(Saved entries)
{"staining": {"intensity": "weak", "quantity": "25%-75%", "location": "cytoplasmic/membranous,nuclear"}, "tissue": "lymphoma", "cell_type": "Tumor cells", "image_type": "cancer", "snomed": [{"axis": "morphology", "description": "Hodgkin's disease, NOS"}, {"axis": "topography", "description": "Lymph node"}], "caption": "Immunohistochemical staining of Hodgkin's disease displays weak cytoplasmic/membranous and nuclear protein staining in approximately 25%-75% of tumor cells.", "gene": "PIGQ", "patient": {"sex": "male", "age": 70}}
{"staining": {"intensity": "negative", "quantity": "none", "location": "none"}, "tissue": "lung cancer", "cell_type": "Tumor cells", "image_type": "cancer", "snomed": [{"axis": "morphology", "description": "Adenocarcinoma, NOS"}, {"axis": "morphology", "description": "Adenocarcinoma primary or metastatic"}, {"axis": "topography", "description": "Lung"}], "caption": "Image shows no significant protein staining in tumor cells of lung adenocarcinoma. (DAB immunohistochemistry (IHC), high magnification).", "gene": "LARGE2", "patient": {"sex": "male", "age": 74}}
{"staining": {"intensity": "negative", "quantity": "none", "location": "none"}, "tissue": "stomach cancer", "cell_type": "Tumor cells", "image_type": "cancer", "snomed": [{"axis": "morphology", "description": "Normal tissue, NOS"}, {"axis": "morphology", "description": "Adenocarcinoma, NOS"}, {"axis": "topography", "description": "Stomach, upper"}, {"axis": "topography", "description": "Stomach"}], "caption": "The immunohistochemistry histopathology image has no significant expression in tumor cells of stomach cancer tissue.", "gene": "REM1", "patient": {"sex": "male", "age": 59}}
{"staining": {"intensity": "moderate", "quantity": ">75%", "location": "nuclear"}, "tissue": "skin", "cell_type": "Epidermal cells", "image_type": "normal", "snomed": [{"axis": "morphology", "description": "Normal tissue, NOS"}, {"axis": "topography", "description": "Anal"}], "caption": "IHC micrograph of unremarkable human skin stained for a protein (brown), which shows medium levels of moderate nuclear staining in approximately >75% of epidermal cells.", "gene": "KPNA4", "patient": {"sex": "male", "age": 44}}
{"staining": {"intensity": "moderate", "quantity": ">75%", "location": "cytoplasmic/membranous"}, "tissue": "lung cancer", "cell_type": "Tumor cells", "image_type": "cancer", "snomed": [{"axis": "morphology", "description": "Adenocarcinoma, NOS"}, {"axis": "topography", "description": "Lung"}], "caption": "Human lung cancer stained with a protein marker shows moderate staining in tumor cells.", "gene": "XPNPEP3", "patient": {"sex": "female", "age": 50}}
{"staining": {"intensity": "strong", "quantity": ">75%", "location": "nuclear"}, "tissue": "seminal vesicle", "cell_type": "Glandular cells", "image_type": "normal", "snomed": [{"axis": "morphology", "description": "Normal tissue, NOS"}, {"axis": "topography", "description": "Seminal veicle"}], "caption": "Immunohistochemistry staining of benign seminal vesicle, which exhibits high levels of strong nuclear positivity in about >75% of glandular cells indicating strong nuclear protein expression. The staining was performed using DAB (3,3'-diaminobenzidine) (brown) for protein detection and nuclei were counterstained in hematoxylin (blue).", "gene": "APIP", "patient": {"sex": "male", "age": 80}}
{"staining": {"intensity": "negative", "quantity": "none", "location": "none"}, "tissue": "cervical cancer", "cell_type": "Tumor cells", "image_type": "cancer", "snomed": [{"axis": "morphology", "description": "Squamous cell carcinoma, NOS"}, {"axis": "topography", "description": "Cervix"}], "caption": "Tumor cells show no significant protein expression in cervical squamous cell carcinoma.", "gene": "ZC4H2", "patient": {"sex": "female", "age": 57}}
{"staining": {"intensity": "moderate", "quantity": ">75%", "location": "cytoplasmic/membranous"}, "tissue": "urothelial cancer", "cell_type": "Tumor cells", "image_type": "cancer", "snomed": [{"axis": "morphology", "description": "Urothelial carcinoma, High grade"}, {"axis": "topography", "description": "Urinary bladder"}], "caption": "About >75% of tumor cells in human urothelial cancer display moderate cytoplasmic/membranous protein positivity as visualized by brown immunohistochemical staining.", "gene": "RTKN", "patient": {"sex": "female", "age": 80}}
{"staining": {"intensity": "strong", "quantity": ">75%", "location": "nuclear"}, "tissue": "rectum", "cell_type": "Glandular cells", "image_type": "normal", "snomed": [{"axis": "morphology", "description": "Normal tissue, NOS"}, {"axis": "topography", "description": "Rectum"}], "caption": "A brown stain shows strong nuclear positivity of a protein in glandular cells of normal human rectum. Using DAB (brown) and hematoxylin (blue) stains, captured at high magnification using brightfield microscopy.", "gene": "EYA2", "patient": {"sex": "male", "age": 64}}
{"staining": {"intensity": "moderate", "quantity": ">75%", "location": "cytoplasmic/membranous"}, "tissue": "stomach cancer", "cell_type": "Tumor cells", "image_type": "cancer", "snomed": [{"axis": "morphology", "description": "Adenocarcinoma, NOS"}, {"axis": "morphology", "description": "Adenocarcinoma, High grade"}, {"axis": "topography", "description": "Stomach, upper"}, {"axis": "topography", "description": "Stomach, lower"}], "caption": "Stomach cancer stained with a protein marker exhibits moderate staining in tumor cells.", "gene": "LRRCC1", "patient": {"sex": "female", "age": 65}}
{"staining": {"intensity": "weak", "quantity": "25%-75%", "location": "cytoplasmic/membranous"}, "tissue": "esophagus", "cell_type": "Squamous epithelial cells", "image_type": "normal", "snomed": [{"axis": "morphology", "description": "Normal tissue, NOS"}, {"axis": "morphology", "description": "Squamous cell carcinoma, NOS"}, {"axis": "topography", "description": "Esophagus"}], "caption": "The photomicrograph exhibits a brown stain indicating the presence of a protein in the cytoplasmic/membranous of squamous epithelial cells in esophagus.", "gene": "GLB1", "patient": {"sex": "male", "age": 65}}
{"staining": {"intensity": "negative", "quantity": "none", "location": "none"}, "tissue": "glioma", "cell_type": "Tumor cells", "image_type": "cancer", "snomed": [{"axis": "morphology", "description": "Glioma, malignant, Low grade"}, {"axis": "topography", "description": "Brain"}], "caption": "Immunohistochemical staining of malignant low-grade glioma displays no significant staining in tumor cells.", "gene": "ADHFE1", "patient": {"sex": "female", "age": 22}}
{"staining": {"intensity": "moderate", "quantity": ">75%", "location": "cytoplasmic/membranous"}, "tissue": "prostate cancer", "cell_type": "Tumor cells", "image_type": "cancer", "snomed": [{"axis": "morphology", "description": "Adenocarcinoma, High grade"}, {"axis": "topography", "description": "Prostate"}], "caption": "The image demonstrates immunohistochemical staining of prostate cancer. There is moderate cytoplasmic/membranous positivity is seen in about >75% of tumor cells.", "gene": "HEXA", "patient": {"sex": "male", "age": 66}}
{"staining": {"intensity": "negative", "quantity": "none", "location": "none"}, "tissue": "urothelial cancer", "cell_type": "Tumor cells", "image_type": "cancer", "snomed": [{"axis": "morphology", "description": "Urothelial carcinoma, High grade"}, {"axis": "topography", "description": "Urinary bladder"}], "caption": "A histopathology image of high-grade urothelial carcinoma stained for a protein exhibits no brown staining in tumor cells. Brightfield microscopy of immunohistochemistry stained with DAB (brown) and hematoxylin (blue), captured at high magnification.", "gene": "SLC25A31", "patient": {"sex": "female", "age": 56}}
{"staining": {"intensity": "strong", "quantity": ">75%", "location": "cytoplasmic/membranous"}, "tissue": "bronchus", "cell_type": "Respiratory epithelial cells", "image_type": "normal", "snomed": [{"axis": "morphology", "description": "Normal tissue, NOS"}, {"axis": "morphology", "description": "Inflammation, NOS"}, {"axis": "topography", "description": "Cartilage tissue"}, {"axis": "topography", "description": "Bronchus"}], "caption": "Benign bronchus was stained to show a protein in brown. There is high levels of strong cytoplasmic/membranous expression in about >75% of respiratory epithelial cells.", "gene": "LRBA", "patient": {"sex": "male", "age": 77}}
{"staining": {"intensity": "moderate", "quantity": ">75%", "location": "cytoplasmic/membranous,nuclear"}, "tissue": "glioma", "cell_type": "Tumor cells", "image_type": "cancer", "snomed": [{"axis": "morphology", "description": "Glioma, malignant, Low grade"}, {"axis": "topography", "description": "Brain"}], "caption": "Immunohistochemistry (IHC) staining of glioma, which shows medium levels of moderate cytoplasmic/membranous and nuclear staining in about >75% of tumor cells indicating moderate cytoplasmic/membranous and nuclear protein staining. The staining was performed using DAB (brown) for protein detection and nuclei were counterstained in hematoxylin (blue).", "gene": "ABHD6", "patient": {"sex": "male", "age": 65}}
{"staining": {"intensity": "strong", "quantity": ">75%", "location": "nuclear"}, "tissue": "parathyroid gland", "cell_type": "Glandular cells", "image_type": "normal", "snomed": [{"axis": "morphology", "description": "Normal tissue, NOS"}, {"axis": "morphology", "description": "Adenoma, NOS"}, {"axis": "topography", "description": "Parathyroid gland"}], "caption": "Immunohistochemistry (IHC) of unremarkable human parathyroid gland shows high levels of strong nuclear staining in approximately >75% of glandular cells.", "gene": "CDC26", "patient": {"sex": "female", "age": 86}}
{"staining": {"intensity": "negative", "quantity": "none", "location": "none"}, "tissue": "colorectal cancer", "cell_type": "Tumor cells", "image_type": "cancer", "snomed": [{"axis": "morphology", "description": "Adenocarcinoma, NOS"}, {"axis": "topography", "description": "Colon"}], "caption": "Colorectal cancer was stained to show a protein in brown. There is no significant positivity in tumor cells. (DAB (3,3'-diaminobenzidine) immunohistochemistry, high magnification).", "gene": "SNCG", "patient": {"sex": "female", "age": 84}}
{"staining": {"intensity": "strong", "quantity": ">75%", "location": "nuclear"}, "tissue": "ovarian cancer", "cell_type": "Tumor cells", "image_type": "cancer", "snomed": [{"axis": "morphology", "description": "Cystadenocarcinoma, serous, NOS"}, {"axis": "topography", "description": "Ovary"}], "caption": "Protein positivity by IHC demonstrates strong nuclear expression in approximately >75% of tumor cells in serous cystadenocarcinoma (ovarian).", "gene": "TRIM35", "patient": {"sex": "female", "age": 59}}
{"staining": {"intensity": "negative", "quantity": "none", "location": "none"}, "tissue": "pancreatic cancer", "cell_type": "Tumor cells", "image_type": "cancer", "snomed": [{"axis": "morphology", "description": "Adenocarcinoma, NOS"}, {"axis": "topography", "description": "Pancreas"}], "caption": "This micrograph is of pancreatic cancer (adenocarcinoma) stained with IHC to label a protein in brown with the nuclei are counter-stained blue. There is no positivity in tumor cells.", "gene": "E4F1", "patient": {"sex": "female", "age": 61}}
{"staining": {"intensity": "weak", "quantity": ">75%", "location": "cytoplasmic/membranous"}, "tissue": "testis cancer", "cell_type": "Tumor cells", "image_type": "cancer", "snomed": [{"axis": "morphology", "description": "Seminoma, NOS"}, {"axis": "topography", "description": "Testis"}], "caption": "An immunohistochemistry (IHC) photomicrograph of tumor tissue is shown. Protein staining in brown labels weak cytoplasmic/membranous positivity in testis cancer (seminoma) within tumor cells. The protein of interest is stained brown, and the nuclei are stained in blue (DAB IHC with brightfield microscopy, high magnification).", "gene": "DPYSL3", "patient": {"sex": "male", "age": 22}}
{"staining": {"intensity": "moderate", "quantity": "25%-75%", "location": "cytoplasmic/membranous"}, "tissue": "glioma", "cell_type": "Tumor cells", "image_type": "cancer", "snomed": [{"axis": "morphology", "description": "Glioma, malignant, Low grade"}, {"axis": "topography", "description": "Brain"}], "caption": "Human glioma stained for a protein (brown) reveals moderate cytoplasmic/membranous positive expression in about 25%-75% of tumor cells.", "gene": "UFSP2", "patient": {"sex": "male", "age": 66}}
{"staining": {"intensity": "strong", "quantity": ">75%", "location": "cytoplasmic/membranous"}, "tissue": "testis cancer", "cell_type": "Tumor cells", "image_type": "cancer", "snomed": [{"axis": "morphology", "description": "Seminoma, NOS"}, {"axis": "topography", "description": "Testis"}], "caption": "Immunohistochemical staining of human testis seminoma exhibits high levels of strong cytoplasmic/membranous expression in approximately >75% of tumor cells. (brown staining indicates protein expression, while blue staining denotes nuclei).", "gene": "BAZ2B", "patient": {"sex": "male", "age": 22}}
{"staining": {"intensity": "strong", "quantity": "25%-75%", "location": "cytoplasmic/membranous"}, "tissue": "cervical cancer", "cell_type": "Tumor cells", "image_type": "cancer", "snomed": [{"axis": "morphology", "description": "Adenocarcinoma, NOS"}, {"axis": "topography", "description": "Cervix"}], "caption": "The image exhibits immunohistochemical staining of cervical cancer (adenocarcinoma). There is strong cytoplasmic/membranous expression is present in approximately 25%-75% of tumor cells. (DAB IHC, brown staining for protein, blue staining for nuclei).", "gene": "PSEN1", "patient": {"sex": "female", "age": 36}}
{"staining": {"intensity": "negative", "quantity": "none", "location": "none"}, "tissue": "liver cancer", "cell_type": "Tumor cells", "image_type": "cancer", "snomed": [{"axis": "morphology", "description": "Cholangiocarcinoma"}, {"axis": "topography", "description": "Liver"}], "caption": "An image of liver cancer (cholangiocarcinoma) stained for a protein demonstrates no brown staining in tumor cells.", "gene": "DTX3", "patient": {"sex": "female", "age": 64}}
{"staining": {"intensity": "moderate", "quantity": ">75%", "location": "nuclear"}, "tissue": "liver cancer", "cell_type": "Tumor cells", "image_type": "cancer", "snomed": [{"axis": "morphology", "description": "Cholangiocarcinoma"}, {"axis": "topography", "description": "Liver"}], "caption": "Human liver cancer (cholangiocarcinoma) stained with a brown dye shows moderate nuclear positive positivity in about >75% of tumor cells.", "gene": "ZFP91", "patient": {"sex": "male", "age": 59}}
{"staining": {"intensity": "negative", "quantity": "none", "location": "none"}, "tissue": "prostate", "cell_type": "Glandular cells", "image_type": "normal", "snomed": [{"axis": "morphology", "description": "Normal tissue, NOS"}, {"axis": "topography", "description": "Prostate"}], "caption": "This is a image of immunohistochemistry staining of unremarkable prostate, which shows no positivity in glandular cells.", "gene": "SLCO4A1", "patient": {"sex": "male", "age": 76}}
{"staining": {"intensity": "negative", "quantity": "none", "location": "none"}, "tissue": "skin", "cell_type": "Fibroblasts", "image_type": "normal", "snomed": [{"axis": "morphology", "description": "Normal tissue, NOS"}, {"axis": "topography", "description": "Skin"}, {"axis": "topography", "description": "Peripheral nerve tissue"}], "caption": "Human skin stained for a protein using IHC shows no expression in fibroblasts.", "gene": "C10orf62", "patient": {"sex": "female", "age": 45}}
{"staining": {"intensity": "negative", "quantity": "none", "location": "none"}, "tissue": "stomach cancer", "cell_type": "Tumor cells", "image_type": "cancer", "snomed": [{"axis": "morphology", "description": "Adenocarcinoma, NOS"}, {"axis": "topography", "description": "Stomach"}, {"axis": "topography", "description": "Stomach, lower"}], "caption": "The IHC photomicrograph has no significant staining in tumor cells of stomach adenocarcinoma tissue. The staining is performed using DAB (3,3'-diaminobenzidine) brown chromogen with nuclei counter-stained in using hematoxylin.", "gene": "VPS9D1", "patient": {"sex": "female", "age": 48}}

* _YOUR ASSIGNMENT_
Wherever a line in the records contains the word "counterstained", copy that line.

* _WRITTEN SOLUTION_
{"staining": {"intensity": "strong", "quantity": ">75%", "location": "nuclear"}, "tissue": "seminal vesicle", "cell_type": "Glandular cells", "image_type": "normal", "snomed": [{"axis": "morphology", "description": "Normal tissue, NOS"}, {"axis": "topography", "description": "Seminal veicle"}], "caption": "Immunohistochemistry staining of benign seminal vesicle, which exhibits high levels of strong nuclear positivity in about >75% of glandular cells indicating strong nuclear protein expression. The staining was performed using DAB (3,3'-diaminobenzidine) (brown) for protein detection and nuclei were counterstained in hematoxylin (blue).", "gene": "APIP", "patient": {"sex": "male", "age": 80}}
{"staining": {"intensity": "moderate", "quantity": ">75%", "location": "cytoplasmic/membranous,nuclear"}, "tissue": "glioma", "cell_type": "Tumor cells", "image_type": "cancer", "snomed": [{"axis": "morphology", "description": "Glioma, malignant, Low grade"}, {"axis": "topography", "description": "Brain"}], "caption": "Immunohistochemistry (IHC) staining of glioma, which shows medium levels of moderate cytoplasmic/membranous and nuclear staining in about >75% of tumor cells indicating moderate cytoplasmic/membranous and nuclear protein staining. The staining was performed using DAB (brown) for protein detection and nuclei were counterstained in hematoxylin (blue).", "gene": "ABHD6", "patient": {"sex": "male", "age": 65}}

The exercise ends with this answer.